Quel partito fu fino in fondo democratico, accettò sempre il giudizio degli elettori, anche quando questo era in contrasto con i principi etici, di diretta discendenza cattolica, cui s’ispirava. Si poteva essere avversari della Dc, nella polemica politica si poteva contestarne le posizioni, ma nessuno (in buona fede) ha mai potuto dubitare della sua lealtà democratica ed istituzionale. Questo favorì lo sbollire del conflitto, o, per meglio dire, il suo naturale incanalarsi nei circuiti della politica. Il venir meno di quel partito crea una situazione nuova, di cui Pera non può non essersi accorto.

Noi non abbiamo contestato la decisione delle gerarchie vaticane di intervenire nella campagna referendaria, anzi, l’abbiamo accolta con soddisfazione. La chiesa che direttamente si misura con la secolarità delle decisioni, che direttamente s’inserisce nel giuoco politico, decide di testimoniare il proprio magistero senza l’anacronistico baluardo di una pretesa intangibilità. Bene, quindi. Sappiamo che ci sono leggi illiberali, in Italia, che considerano illegittimo questo intervento, ma speriamo che Pera, e tutti i democratici ed i laici, s’impegnino a cambiarle. Un tempo (come nella campagna contro il divorzio) sarebbe stata la Dc a condurre la battaglia, oggi le cose sono cambiate.

Ma proprio per come sono cambiate, ecco che diventa significativo vedere la Conferenza Episcopale Italiana stabilire la linea politica e la tattica propagandistica, ed il Presidente del Senato accodarsi. Non contestiamo le convinzioni di Pera (salvo quanto detto in principio), ma escludiamo egli non si renda conto della particolare situazione in cui si è venuto a trovare.

Diciamolo chiaramente: non si sente affatto il bisogno di ripassare per Porta Pia, ma si deve anche stare attenti a non demolire (fra le altre cose) l’ottimo lavoro di laicizzazione fatto proprio dai democristiani.

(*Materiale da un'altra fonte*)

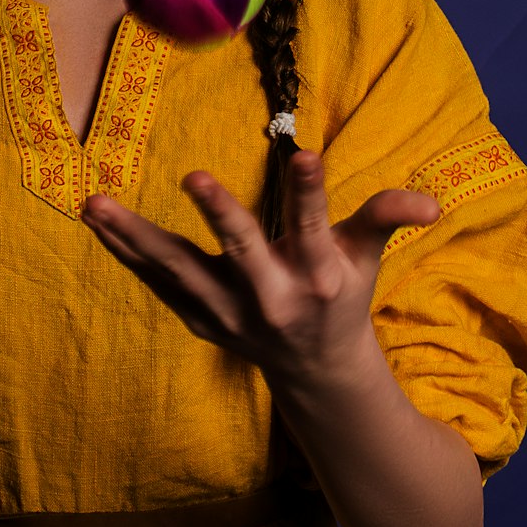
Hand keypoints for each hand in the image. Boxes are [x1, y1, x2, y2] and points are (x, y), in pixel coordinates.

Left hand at [81, 151, 439, 382]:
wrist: (316, 372)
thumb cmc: (341, 294)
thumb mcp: (366, 257)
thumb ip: (386, 218)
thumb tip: (431, 202)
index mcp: (318, 275)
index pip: (315, 225)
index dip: (310, 191)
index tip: (304, 153)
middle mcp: (273, 296)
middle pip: (243, 250)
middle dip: (221, 215)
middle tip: (194, 175)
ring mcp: (231, 313)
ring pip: (179, 270)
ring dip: (135, 237)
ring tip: (95, 204)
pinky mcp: (201, 318)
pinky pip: (157, 281)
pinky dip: (127, 253)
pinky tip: (97, 222)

Siamo sicuri che, quando il tempo avrà distanziato il conteggio dei voti, su questo Pera tornerà a riflettere e, forse, ad accorgersi che qualche ragione milita nel senso delle nostre preoccupazioni.

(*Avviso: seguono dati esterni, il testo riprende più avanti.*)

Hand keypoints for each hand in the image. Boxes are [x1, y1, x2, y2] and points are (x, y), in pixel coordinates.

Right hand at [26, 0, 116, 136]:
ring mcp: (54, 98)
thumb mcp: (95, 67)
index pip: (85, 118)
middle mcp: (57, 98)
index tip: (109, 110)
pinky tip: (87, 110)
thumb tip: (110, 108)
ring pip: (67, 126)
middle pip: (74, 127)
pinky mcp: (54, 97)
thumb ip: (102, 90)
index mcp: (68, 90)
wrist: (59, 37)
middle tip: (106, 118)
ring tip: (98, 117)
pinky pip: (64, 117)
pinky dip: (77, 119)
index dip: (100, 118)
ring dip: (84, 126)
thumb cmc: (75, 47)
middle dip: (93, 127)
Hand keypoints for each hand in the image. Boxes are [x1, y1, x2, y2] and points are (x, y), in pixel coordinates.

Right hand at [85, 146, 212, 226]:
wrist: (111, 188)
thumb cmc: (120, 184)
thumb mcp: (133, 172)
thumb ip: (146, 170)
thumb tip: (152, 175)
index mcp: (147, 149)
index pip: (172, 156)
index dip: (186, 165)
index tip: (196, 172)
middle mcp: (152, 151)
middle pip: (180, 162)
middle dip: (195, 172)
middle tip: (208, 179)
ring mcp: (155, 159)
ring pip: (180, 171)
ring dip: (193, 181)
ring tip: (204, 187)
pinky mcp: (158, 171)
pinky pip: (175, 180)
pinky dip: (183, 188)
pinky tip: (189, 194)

Al termine della campagna referendaria Pera ha detto che la necessaria separazione fra le cose statuali e quelle ecclesiastiche non deve comportare estraneità od indifferenza. Su questo siamo d’accordo. Ma cosa significa? Non certo che vi sia bisogno di una benedizione, magari multiconfessionale, per leggi e decisioni che non attengano strettamente ai campi della normale amministrazione. Invece, deve significare che i dettami etici discendenti da una fede religiosa, da ciascuna fede religiosa, devono poter trovare legittimità d’espressione anche nella vita politica e civile. E quale è lo strumento utilizzabile? Le elezioni, cui si possono presentare formazioni altamente caratterizzate, o in occasione delle quali si possono stringere accordi di tipo contrattuale, come avviene in tutte le grandi democrazie: voi del tal partito ci garantite di battervi per la scuola di un certo tipo, e noi diremo ai nostri fratelli nella fede di votarvi. Nulla da eccepire.

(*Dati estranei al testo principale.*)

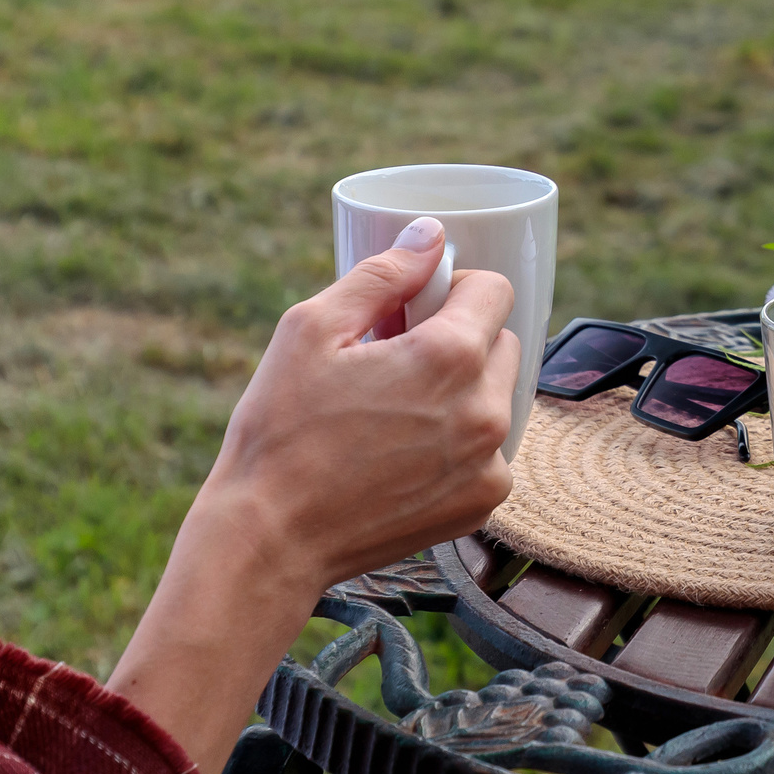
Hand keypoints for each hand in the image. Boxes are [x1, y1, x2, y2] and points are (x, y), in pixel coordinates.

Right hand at [108, 218, 519, 773]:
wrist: (271, 538)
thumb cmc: (280, 430)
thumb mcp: (312, 329)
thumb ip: (383, 274)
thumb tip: (431, 236)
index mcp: (451, 357)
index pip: (495, 291)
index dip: (455, 288)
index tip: (418, 306)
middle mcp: (487, 410)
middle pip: (502, 343)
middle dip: (459, 339)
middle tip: (396, 359)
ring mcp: (491, 462)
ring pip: (497, 397)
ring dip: (463, 391)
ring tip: (394, 411)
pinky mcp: (483, 502)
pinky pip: (490, 450)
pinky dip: (459, 442)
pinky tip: (403, 453)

Capita, a cicli ricorrenti, che ci si accorga della domanda di spiritualità così intimamente legata alla natura umana. Capita che credenti distratti si facciano più assidui praticanti, così come capita che nuovi culti tentino di dar risposte a quella domanda. Qual è il compito dello Stato? Di sicuro non quello di entrare nel merito né della domanda né delle risposte, ma di agire in modo che nessun credente rimanga forzosamente senza la propria guida spirituale e nessuna guida possa approfittarne per finalità men che spirituali. Come si vede, lo Stato non è estraneo o indifferente, ma solo se laico, profondamente e risolutamente, può essere il contenitore entro il quale l’autonomia della fede non sia minacciata.

Enrico Cisnetto e Davide Giacalone


Infine, mi sia consentita una nota più personale. Il Presidente Pera – lo so per via di certi suoi (legittimi) sarcasmi – si è arrabbiato per la dura contestazione che gli ho rivolto. Con ciò dimostrando una sanguigna voglia di difendere le sue idee che lo mette, per fortuna, tra i combattenti in un’Italia popolata di cinici e fatalisti. Sappia il Presidente del Senato, ma soprattutto l’amico Marcello, che il filo tagliente del mio giudizio è pari alla stima (immutata) che nutro per lui.